Passage shown =>
⟨

It was the 2002 All-Star Game that screwed everything up.
The game lasted 11 innings, and ended in a 7-7 tie. The crowd was restless. The players were used up. TVs had been turned off and the nation went to bed. That’s when Bud Selig, the MLB Commissioner, decided it could never happen again.
In 2003 the MLB unveiled the “This Time It Counts” campaign that declared that whichever league – American or National – won the All-Star Game, the champ from that league would win home field advantage in the World Series.
And while I understand that no one wants the MLB ASG to fade into irrelevance like the NFL Pro Bowl, it’s an absolutely bogus idea. It has been from Year 1.
The All-Star Game was and is meaningful. But it should never “count” for anything.
Only one World Series has gone 7 games since the 2003 rule change, and that was in 2011: Rangers vs. Cardinals. STL was the Wild Card that year. They stormed back from 10.5 games back on August 25, to clenching the Wild Card spot on the final day of the season with a record of 90-72.
They proceeded to beat the Philadelphia Phillies (102-60) in the NLDS, the Milwaukee Brewers (96-66) in the NLCS, before facing the Texas Rangers (96-66) in the World Series.
That year, in the All-Star Game at Chase Field in Arizona, the Brewers’ Prince Fielder hit 3-run home run in the 4th inning en route to being crowned the Most Valuable Player and claiming home-field advantage for the National League.
And from Cardinal fans everywhere: Thanks, Prince.

⟩

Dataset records
⟨

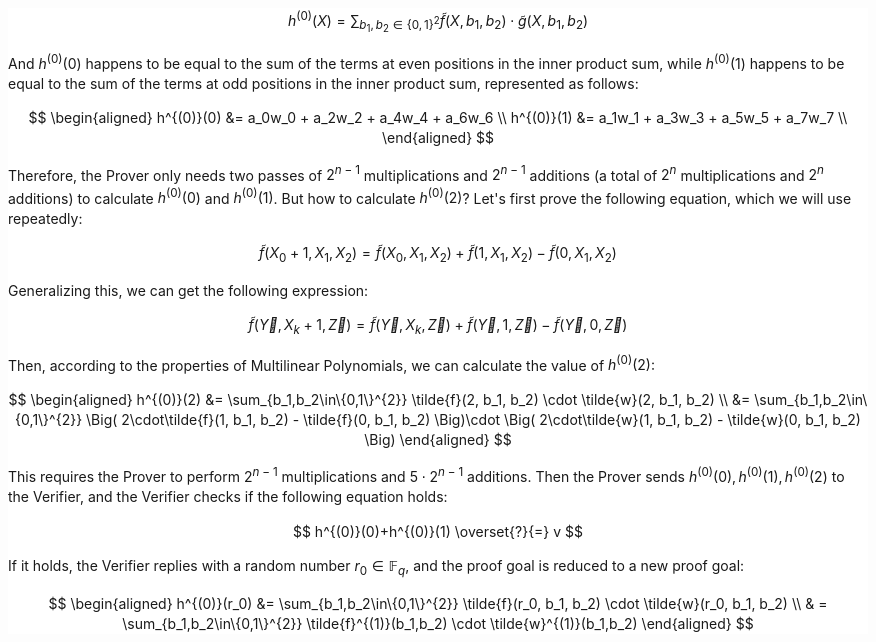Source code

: $$
h^{(0)}(X) = \sum_{b_1,b_2\in\{0,1\}^{2}} \tilde{f}(X, b_1, b_2) \cdot \tilde{g}(X, b_1, b_2)
$$

And $h^{(0)}(0)$ happens to be equal to the sum of the terms at even positions in the inner product sum, while $h^{(0)}(1)$ happens to be equal to the sum of the terms at odd positions in the inner product sum, represented as follows:

$$
\begin{aligned}
h^{(0)}(0) &= a_0w_0 + a_2w_2 + a_4w_4 + a_6w_6  \\
h^{(0)}(1) &= a_1w_1 + a_3w_3 + a_5w_5 + a_7w_7 \\
\end{aligned}
$$

Therefore, the Prover only needs two passes of $2^{n-1}$ multiplications and $2^{n-1}$ additions (a total of $2^n$ multiplications and $2^{n}$ additions) to calculate $h^{(0)}(0)$ and $h^{(0)}(1)$. But how to calculate $h^{(0)}(2)$? Let's first prove the following equation, which we will use repeatedly:

$$
\tilde{f}(X_0+1, X_1, X_2) = \tilde{f}(X_0, X_1, X_2) + 
\tilde{f}(1, X_1, X_2) - \tilde{f}(0, X_1, X_2)
$$

Generalizing this, we can get the following expression:

$$
\tilde{f}(\vec{Y}, X_k+1, \vec{Z}) = \tilde{f}(\vec{Y}, X_k, \vec{Z}) + 
\tilde{f}(\vec{Y}, 1, \vec{Z}) - \tilde{f}(\vec{Y}, 0, \vec{Z})
$$

Then, according to the properties of Multilinear Polynomials, we can calculate the value of $h^{(0)}(2)$:

$$
\begin{aligned}
h^{(0)}(2) &= \sum_{b_1,b_2\in\{0,1\}^{2}} \tilde{f}(2, b_1, b_2) \cdot \tilde{w}(2, b_1, b_2)  \\
&=  \sum_{b_1,b_2\in\{0,1\}^{2}} \Big( 2\cdot\tilde{f}(1, b_1, b_2) - \tilde{f}(0, b_1, b_2) \Big)\cdot \Big( 2\cdot\tilde{w}(1, b_1, b_2)  - \tilde{w}(0, b_1, b_2) \Big)
\end{aligned}
$$

This requires the Prover to perform $2^{n-1}$ multiplications and $5\cdot 2^{n-1}$ additions. Then the Prover sends $h^{(0)}(0), h^{(0)}(1), h^{(0)}(2)$ to the Verifier, and the Verifier checks if the following equation holds:

$$
h^{(0)}(0)+h^{(0)}(1) \overset{?}{=} v
$$

If it holds, the Verifier replies with a random number $r_0\in\mathbb{F}_q$, and the proof goal is reduced to a new proof goal:

$$
\begin{aligned}
h^{(0)}(r_0) &= \sum_{b_1,b_2\in\{0,1\}^{2}} \tilde{f}(r_0, b_1, b_2) \cdot \tilde{w}(r_0, b_1, b_2) \\
& = \sum_{b_1,b_2\in\{0,1\}^{2}} \tilde{f}^{(1)}(b_1,b_2) \cdot \tilde{w}^{(1)}(b_1,b_2)
\end{aligned}
$$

⟩

Exercise requirements =>
(A) According to the baseball piece, which player hit a 3-run home run in the 4th inning of the 2011 All-Star Game?
(B) In the rows, substitute "indices" for "positions" on the lines from the start of the rows through the line containing "terms at even", with everything else unchanged. Give back only those lines, and leave the pictures out.
The baseball piece and the rows have nothing to do with each other.

Responses for each task =>
(A) Prince Fielder of the Brewers hit it.

(B)
Source code

: $$
h^{(0)}(X) = \sum_{b_1,b_2\in\{0,1\}^{2}} \tilde{f}(X, b_1, b_2) \cdot \tilde{g}(X, b_1, b_2)
$$

And $h^{(0)}(0)$ happens to be equal to the sum of the terms at even indices in the inner product sum, while $h^{(0)}(1)$ happens to be equal to the sum of the terms at odd indices in the inner product sum, represented as follows:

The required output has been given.